Inaugurazione Anno Giudiziario Tar: pessimista relazione del presidente Salvatore Veneziano

Presidente Tar Catania

Presidente Tar Catania Salvatore Veneziano

Si è tenuto nei giorni scorsi la cerimonia di inaugurazione dell’Anno Giudiziario del Tribunale Amministrativo Regionale della Sicilia, Sezione di Catania, nel corso della quale il presidente Salvatore Veneziano ha tenuto una lunga, dettagliata relazione. È stato anzitutto ricordato il periodo di tempo, il biennio 2009-2011, nel quale l’attuale Presidente della Repubblica, Sergio Mattarella, è stato componente del Consiglio di Presidenza della Giustizia Amministrativa. Lo scorso anno è stato il quarantennale dell’istituzione del Tar Catania ma è stato anche un anno pieno di preoccupazione a causa della riforma del Governo che prevedeva la chiusura della Sezione catanese.
Eventualità sventata dall’azione congiunta da parte di tutte le istituzioni cittadini, sindaco Bianco in testa. Veneziano si concede anche una tiratina di orecchie alla stampa parlando anche di «episodi di negativi commenti giornalistici a singoli provvedimenti giurisdizionali, comunque rientrati – anche quando non condivisibili – nell’esercizio del diritto di cronaca e di commento di atti che, in quanto destinati a trovare una qualche composizione a conflitti tra interessi contrapposti, sono per forza di cose destinati a “scontentare” qualcuno”.
Nel corso del 2014 sono stati depositati presso il Tar di Catania (che ha competenza anche per Messina, Siracusa, Ragusa ed Enna) sono stati depositati 3.203 nuovi ricorsi. Sono stati definiti 8.544 ricorsi su un totale di 54.637 di inizio anno. Alla fine dell’anno, i ricorsi pendenti erano 49.296 ed è quindi stata «infranta la soglia psicologica delle 50.000 pendenze arretrate».

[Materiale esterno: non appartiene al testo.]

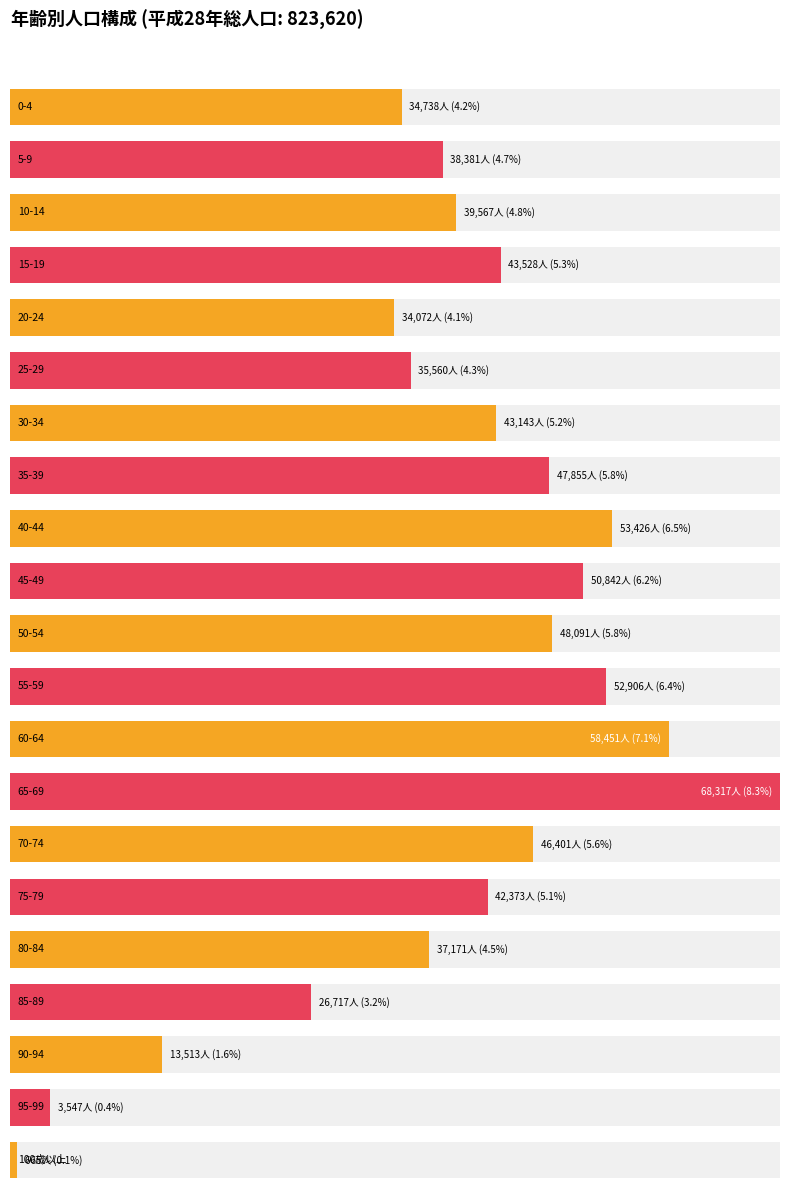

The value at 70-74 is 46401. True or false?

True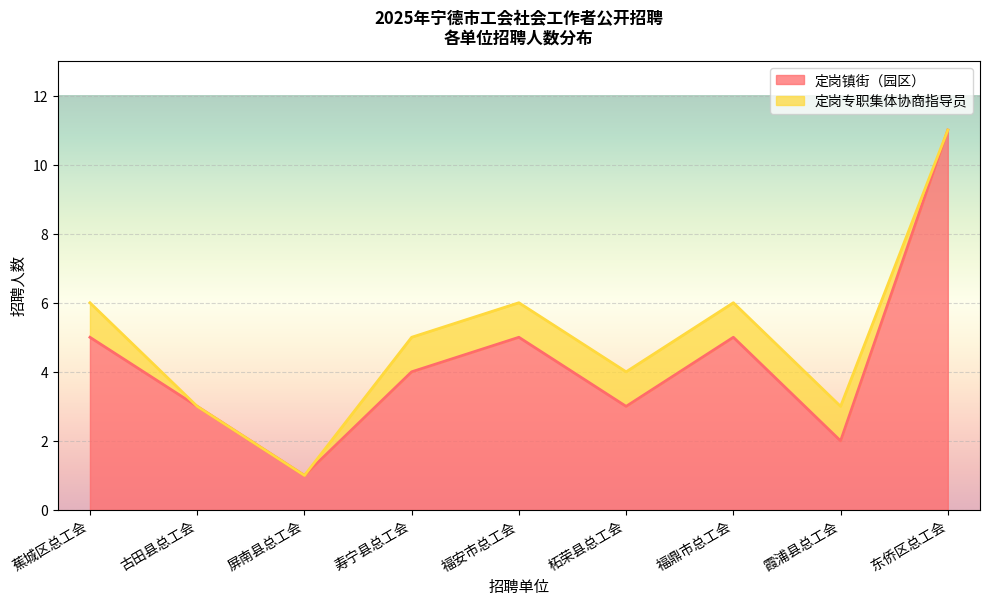

Reading left to right, transcribe all the data shown in this chart.

5	3	1	4	5	3	5	2	11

Nel 2014 sono state tenute, dalle quattro Sezioni interne, complessivamente 87 camere di consiglio e 86 udienze pubbliche: nelle prime sono stati iscritti al ruolo 2.654 ricorsi, dei quali 1.295 giudizi cautelari e 1.359 altri camerali; nelle seconde sono stati iscritti al ruolo 1.660 ricorsi. Sono state pubblicare 2.750 sentenze; delle quali 424 brevi, 5.615 decreti decisori (5.315 decreti di perenzione e 300 altri decisori), 820 ordinanze cautelari, 166 decreti cautelari monocratici, 515 ordinanze collegiali, 19 decreti ingiuntivi, 59 decreti collegiali, 386 tra ordinanze e altri decreti presidenziali.
La Commissione per l’ammissione al patrocinio a spese dello Stato ha tenuto 9 sedute ed ha esaminato 261 istanze; ne sono state accolte 154, respinte o dichiarate inammissibili 71; 35 sono state esitate con provvedimento istruttorio 1 con esito di non luogo a provvedere.
«I dati relativi al numero di ricorsi definiti – ha precisato Veneziano – e al calo delle pendenze rispetto all’anno precedente può essere considerato soddisfacente solo ove si consideri che la dotazione organica del Personale di Magistratura è, nel corso dell’anno, diminuita per effetto del trasferimento ad altra sede di diversi colleghi.
Tale depauperamento di professionalità non ha potuto, infatti, essere compensato dall’assunzione in servizio dei tre nuovi colleghi Referendari, non solo dal punto di vista numerico, ma, al di là della massime capacità e disponibilità dimostrate, per l’ovvia necessità di assicurare un inserimento nelle attività, progressivo e rispettoso della esigenza di acquisizione di un minimo di esperienza operativa».
Il presidente Veneziano è dunque poco ottimista per quel che riguarda il 2015: «Personalmente ho piena consapevolezza della insostenibilità di una situazione che vede la Sezione di Catania collocarsi per pendenze arretrate al secondo posto in termini assoluti e prima in termini proporzionali tra gli uffici giudiziari amministrativi italiani. Come se il Tar del Lazio, di consistenza tripla per Sezioni interne e Magistrati avesse oggi oltre 200.000 pendenze invece di 70.000. Purtroppo – conclude – una serie di considerazioni mi induce a escludere che la situazione, in termini di dotazione di Magistrati e personale di segreteria e amministrativo, possa migliorare nel breve periodo».